Thirteen Sticks in the Snow

Dolan preaches a devil’s sermon. This starved man. This bone cage for black heart. Thirteen searchers circle him in the blizzard’s aftermath. Half his congregation is snowblind, pupils glare-blown wide. Their eyes twitch like the kick of animal nightmare. Months without a proper meal, food is their myth, their desperation.

“Listen close to this world we stumble through,” says Dolan, hand at his ear. “Wind rises from the void and disappears into nothing. All without design or purpose.”

Gusts carve the mountains and creak the trees. The men exhale steam-crackle. Their world is gray ceiling and white floor. Only snow-swirl and starvation exist between. The party shrivels with understanding. Lemuel, the boy, rattles inside his tattered coat.

“Without food we will die on this mountain,” continues Dolan. “How many of us have taken rifle-bead on a buck to see the body sharpen to boulder, the antlers to bush? How long will we suffer such cruel mirage before we too expire like the wind?”

Dolan’s words find purchase and lure the group closer. Hunger has softened them malleable. He will sculpt their future, their salvation and sacrifice. He scans the group. Snow flecks beard and brow. Veins river beneath translucent skin. Every second that came before has brought them to this moment. As an unplanted seed already holds the color of its blooms, Dolan has always existed to convince these men of what must follow.

“We require a volunteer,” says Dolan. “There must be a martyr among us whose sacrifice will feed the others.”

In the distance a bough snaps beneath the weight of snow. Three grown men lurch from the sound. The circle widens from Dolan. He must whisper them close again.

“We’re all afraid, lost in the freeze. You’re right to step away. It’s better we let God choose. We’ll hold a lottery. The chosen will go quickly. All the horrors of this world dispelled with the quick mercy of a bullet. It’s the survivors who must darken their knuckles with blood, witness spirit twisting from warm innards, and finally bear the abomination of human flesh in their bellies.”

It’s the exclusion of Lemuel from the lottery that finally convinces the last of the dissenters. The boy is sent far to burrow thirteen sticks in the snow. The shortest drawn will mark the sacrifice. Lemuel is efficient in his task. The dark sticks rise evenly from the ground. Branch shadow scissors black against white.

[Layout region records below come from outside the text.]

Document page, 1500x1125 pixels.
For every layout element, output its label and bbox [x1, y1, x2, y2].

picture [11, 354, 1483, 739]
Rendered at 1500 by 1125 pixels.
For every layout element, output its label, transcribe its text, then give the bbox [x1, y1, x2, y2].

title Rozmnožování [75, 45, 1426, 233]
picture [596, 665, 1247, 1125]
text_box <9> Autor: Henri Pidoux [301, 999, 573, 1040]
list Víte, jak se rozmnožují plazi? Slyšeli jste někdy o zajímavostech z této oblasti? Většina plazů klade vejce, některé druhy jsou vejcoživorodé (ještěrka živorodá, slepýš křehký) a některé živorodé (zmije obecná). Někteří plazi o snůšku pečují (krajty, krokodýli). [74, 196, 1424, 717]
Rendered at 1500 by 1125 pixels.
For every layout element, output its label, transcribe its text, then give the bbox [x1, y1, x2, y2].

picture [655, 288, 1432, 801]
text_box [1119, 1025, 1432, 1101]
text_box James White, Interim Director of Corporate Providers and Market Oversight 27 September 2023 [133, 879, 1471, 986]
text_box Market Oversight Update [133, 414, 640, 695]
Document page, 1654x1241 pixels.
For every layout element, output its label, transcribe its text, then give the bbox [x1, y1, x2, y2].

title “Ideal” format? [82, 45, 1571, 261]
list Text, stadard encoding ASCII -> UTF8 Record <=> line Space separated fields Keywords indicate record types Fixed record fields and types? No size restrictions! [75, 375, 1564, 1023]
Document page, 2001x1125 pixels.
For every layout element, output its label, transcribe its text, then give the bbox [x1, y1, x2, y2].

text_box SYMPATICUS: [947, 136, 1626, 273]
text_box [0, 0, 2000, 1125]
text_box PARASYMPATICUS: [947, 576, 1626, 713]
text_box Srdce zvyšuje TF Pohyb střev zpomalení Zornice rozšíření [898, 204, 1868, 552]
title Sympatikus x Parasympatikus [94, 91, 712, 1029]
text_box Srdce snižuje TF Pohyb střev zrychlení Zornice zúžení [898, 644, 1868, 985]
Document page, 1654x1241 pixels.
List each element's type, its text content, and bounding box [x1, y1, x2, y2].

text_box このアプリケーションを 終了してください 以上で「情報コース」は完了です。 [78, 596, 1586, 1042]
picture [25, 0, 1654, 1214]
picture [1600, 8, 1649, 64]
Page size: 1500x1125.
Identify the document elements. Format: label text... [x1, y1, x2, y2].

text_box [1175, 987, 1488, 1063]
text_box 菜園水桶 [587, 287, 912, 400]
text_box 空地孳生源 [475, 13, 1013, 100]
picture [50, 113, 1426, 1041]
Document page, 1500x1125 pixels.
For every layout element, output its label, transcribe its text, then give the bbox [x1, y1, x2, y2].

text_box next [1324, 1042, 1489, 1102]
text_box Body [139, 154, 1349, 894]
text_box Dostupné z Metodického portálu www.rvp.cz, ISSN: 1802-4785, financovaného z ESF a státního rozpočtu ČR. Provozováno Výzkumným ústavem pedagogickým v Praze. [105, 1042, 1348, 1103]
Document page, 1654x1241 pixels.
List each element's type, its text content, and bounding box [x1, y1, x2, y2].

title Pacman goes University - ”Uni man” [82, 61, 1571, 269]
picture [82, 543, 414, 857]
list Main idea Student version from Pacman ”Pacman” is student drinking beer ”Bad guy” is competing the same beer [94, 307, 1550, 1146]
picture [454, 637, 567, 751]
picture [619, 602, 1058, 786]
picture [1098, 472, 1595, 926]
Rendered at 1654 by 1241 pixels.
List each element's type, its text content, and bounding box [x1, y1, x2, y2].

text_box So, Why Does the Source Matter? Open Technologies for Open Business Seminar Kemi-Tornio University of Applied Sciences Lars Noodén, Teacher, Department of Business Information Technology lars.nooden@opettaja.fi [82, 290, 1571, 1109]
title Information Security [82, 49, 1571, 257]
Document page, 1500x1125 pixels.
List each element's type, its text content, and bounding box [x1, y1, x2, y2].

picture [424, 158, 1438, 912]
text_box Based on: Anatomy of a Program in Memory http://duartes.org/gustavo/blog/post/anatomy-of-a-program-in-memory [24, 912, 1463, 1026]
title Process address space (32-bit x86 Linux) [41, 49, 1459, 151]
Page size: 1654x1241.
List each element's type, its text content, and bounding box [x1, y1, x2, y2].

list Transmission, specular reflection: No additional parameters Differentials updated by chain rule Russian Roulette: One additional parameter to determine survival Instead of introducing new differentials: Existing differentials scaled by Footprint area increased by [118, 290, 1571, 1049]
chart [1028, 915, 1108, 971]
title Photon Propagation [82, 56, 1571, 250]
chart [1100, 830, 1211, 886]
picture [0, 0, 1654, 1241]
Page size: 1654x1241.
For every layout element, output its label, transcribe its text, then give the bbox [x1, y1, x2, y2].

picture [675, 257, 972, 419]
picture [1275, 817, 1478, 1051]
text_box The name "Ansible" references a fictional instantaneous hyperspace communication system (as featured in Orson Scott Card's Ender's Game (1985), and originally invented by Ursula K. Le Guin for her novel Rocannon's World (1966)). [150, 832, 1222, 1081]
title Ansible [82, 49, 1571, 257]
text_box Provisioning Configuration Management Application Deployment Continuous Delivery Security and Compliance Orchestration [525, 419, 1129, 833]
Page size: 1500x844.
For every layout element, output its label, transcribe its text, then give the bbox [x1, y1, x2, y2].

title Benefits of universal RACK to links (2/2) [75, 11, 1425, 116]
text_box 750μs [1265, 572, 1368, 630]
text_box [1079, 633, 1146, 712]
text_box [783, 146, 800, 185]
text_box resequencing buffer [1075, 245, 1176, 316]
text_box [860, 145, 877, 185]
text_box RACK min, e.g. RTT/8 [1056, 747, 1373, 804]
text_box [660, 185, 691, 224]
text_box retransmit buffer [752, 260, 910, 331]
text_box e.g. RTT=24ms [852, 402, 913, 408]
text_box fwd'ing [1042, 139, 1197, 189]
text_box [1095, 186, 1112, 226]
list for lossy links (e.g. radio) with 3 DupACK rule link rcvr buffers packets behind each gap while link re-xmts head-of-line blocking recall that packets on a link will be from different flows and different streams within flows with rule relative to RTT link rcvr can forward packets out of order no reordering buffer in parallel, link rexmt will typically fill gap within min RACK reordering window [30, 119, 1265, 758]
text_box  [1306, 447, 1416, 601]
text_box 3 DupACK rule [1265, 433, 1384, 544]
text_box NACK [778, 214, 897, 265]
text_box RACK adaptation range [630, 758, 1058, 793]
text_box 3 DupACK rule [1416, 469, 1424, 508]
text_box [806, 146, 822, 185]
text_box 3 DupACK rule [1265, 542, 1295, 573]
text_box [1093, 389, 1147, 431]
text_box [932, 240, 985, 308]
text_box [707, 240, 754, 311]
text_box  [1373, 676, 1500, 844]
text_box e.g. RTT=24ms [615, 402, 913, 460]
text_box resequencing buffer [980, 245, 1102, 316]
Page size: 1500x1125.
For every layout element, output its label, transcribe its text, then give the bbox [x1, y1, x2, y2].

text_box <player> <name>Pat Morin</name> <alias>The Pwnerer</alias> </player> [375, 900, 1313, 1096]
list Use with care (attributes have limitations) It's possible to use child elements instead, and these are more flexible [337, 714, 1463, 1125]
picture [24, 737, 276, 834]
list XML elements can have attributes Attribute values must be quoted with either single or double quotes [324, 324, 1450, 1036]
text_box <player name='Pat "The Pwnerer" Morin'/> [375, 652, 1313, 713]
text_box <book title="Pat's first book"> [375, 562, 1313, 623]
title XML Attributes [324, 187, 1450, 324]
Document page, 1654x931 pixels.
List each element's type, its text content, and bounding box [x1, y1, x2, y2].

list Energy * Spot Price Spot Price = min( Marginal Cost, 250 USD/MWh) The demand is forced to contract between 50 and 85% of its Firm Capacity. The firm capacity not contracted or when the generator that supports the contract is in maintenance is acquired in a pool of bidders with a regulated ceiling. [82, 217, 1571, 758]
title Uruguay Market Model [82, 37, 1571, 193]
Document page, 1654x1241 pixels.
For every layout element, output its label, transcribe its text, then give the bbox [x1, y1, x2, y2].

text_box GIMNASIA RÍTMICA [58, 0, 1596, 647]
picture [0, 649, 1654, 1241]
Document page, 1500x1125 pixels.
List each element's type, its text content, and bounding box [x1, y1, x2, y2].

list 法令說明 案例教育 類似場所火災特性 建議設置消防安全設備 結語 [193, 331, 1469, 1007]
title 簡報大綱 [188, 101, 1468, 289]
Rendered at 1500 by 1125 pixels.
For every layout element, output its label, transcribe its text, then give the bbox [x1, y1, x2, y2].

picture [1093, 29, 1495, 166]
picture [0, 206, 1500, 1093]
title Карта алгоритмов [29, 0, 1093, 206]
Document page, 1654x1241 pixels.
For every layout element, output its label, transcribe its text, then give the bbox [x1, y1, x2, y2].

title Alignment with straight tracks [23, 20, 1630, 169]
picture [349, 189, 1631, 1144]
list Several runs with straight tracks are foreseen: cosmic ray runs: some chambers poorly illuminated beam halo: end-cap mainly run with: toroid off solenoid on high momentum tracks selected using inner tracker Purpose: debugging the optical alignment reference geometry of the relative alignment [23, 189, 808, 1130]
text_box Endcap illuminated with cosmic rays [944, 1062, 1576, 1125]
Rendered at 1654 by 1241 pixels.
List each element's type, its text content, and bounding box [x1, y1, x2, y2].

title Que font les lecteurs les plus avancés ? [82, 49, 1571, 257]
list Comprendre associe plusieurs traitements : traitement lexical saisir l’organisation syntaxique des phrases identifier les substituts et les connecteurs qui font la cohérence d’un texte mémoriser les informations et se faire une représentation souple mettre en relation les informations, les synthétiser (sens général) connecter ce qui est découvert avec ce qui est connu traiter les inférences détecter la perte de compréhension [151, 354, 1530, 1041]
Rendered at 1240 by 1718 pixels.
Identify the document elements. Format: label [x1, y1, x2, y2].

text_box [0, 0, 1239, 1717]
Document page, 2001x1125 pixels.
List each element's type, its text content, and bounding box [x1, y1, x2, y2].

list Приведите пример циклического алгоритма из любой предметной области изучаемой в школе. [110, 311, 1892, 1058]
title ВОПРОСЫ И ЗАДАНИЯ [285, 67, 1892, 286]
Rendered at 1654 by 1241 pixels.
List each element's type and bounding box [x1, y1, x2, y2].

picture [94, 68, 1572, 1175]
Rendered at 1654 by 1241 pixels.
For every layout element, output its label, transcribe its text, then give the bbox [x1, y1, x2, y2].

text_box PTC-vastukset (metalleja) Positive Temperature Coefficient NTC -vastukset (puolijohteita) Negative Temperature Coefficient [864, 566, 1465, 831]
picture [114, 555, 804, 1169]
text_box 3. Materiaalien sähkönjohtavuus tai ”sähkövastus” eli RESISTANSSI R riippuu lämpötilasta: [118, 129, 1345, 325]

Lemuel crumples beneath his burden and slouches against a rock. He imagines the time before his terrible hunger, before he’d reckoned the measure of men. He remembers the warmth of his bed, the moon dangling heavy from the tree outside his window. He is far from the stilled air and the ice-crunch of Dolan’s footsteps. He doesn’t hear the cock of the revolver or the explosion that follows. He never sees the red mist that hangs stagnant before falling softly to speckle the snow, the boots of ravenous men.